A Conversation with Alexandra Penney

The Curator Gallery
Sep 29, 2015 10:13PM

The Curator Gallery’s latest exhibition, Fractured Botanicals, is a solo show featuring photographs by Alexandra Penney. The gallery’s photography curator, Bill Shapiro, recently sat down with the artist to talk more about her captivating work on view from September 10th through October 21st, 2015.

Bill Shapiro: Your new exhibit at The Curator Gallery features your photographs
of explosively bright flowers as well as your photos of haunting,
primeval swamps. That seems an unexpected pairing...


Alexandra Penney: I had two objectives in making these pictures. The first was to convey the mysterious and fascinating quality of the ephemeral. Flowers bloom bright and beautiful for only a few days, and the swamps I photographed are all in danger of disappearing through climate change. Who knows how long they’ll be around? The second challenge was to see if, in each image, I could visually meld nature and technology -- which people generally think of as opposites.

BS: When I look at these pictures, it almost looks like the images are breaking up in front of us, like we’re seeing them at the atomic level. It looks like digital impressionism.


AP: These pictures are the result of a process I’ve been digging into for several years. In 2001, I started experimenting with a $25 early-generation digital camera – the images are a half a megapixel compared to 16-megapixel photos that a Samsung phone takes – and I loved the look they produced.
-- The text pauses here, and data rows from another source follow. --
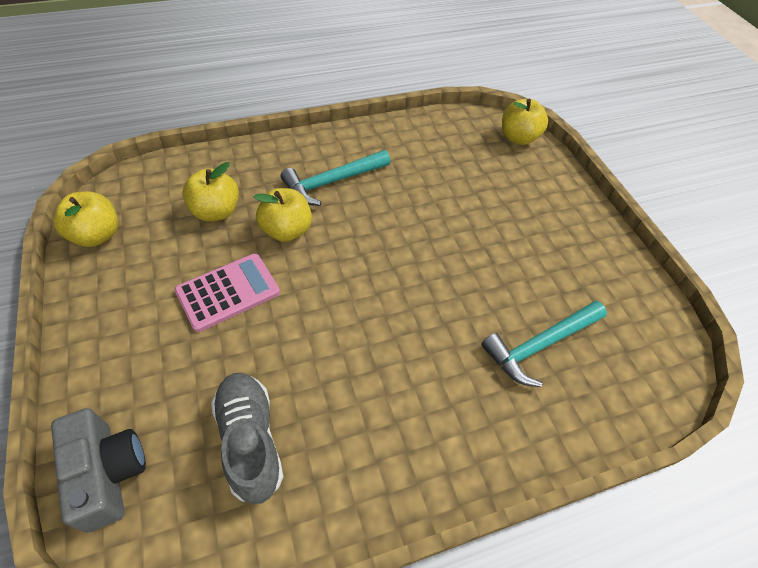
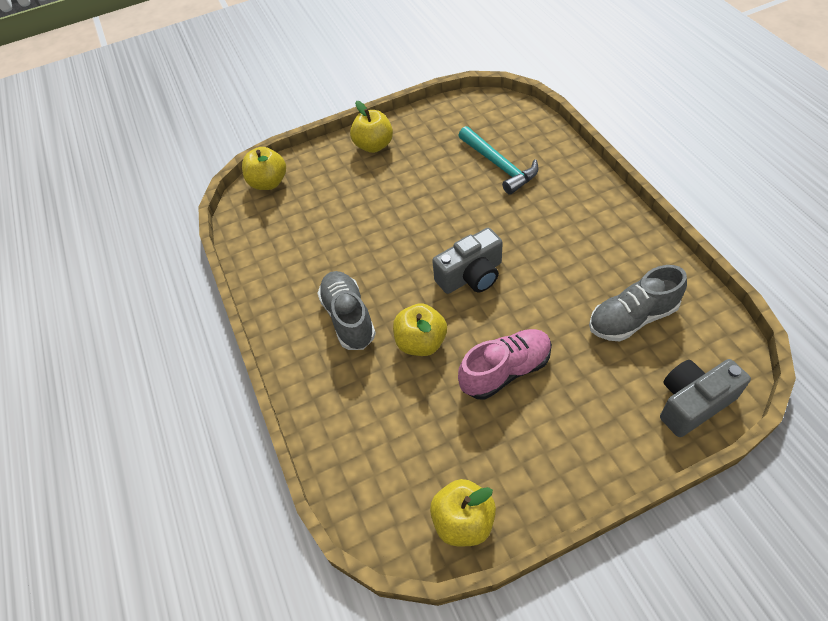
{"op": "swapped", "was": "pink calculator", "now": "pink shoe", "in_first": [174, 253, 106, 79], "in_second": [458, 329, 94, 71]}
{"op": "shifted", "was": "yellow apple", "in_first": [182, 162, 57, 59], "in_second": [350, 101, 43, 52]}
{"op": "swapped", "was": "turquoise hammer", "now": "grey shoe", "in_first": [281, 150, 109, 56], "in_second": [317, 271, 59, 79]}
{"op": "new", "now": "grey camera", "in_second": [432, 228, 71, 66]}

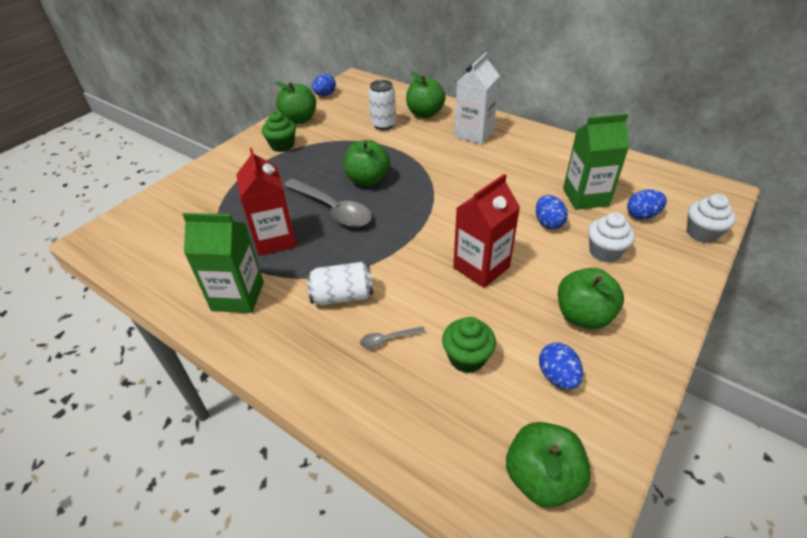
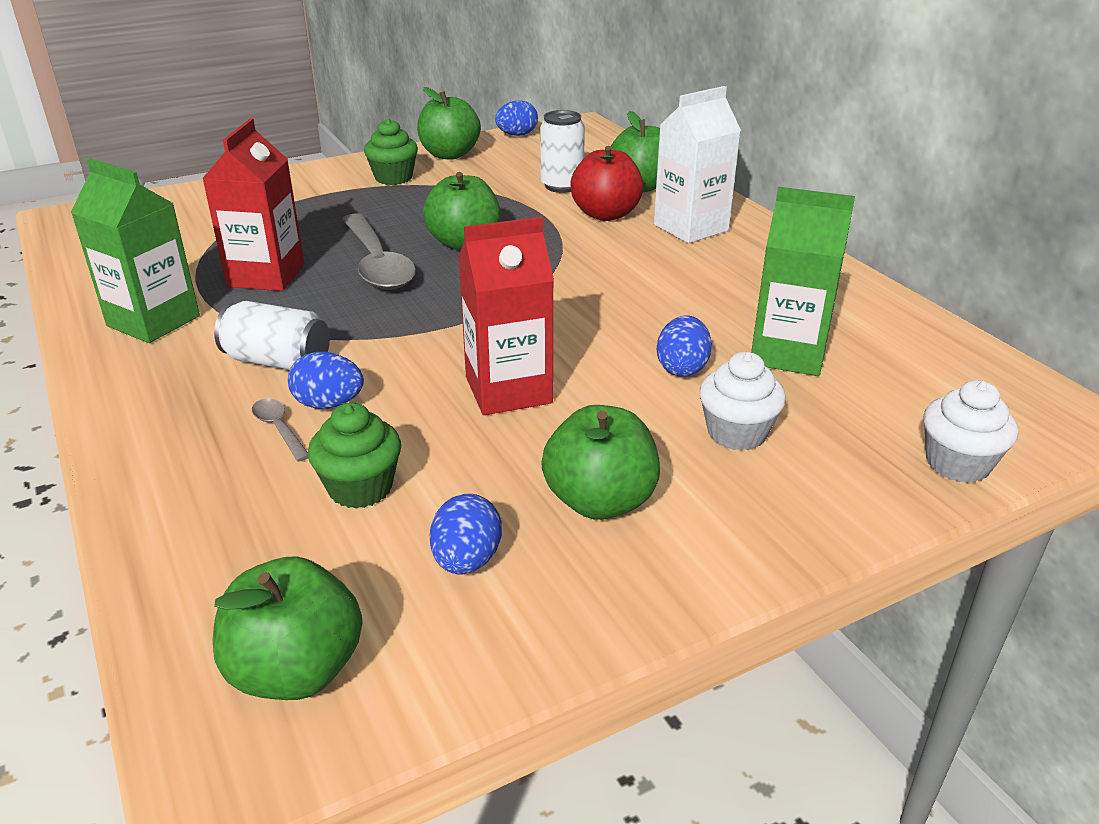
{"op": "rotated", "was": "grey spoon", "in_first": [360, 327, 66, 22], "in_second": [252, 399, 56, 63], "clockwise": 45}
{"op": "shifted", "was": "blue egg", "in_first": [627, 189, 40, 30], "in_second": [288, 352, 76, 57]}
{"op": "new", "now": "red apple", "in_second": [570, 146, 74, 75]}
Recently I began to digitally manipulate those simple, early works, modifying them many times. I work on each image for a week or more until it finally breaks down or “fractures.” The image resembles a photograph of a flower or a swamp but upon closer inspection, consists only of a complex pattern of digital dots, lines, and odd ziggurats. In other words, nature and tech come together in - I hope - interesting new ways within each picture.

BS: Historically, flowers are among the world’s most-photographed subjects. Why did you decide to focus your attention there?


AP: I focused on flowers precisely because they’re one of the most photographed subjects. Botanicals are a historical art form; they’ve been painted and photographed every way you can imagine. The same is true of landscapes. I wanted to bring something new to them. That’s the major challenge for me: to discover an aspect that hasn’t been seen before. These pictures deconstruct flowers and landscapes through lines and dots, and disrupt our ideas of what a photograph of a tulip, or trees in a swamp, should look like.

BS: How do you choose your flowers?

AP: You can often find me in the early morning at the flower market on 27th street in New York City, just a few blocks from The Curator Gallery, actually. I look for the rare and unusual, like spotted orchids or thistles or poppies in unexpected colors or unusual shapes. Mostly, I’m drawn to contrasts and opposites. I like to juxtapose common shapes and colors with those that are unexpected.

BS: And swamps?

AP: People dismiss swamps but they can be magnificent. The best are haunting yet elegant. They’re primeval but also have a noble character. For me,
the quiet chaos is beautiful.

BS: Where did you find the swamps pictured in the exhibit?

AP: I drove all over the South! Stephen Foster State Park in Fargo, Georgia; Atchafalaya swamp near Lafayette, Louisiana; Okefenokee swamp near Folkston, Georgia; Corkscrew swamp near Naples, Florida; Big Cypress
in Ochopee, Florida, and several other spots in South Carolina and Louisiana that were full of ancient cypress trees and impenetrable mangroves.

BS: Where has your work shown?

AP: I've had solo shows in New York, Berlin, Boston, Palm Beach, East Hampton, and Charleston. My work has also appeared in many group shows. I've been represented at Art Basel Miami many times.

BS: You’ve had an amazing career. In your twenties, you worked with Richard Avedon and Irving Penn. You wrote several best-selling books. You were the editor-in-chief of SELF magazine, where you created the Pink Ribbon now famously associated with Breast Cancer Awareness Month. How did you find your way to fine art?

AP: My roots are in fine art so it’s actually a return to where I started. When I graduated from college, I was a painter. I needed to earn a living so I worked at fashion magazines like Vogue. But after a few years, art called me back and I got my Masters degree in studio art and art criticism at Hunter College. I wrote my thesis under the great critic Harold Rosenberg at the University of
 Chicago. Although I had been working in photography, water color, and gouache throughout my years in journalism, it was the events of September 11th, 2001 that influenced my decision to return to art full-time and I’ve been at my New York studio almost seven days a week ever since.